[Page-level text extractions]
******

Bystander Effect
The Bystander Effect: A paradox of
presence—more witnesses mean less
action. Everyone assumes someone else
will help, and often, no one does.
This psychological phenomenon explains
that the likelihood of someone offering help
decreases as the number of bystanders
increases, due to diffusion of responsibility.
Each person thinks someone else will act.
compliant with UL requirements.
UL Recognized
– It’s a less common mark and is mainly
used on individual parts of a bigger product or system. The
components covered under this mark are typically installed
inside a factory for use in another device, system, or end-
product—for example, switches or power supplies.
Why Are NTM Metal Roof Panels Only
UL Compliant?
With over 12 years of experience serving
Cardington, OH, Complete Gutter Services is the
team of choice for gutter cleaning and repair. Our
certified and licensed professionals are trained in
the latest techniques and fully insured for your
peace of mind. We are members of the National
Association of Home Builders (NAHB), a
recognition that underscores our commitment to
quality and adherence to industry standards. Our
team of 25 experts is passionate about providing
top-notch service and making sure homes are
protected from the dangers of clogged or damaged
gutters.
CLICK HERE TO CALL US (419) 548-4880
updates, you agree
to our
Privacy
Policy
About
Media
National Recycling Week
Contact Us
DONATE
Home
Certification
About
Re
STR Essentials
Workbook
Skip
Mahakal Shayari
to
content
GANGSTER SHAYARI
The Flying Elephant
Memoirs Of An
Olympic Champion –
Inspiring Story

******

**TASK PROMPT**
The answer must consist solely of the number of lines in the entries that contain the word "system".

**TASK RESPONSE**
2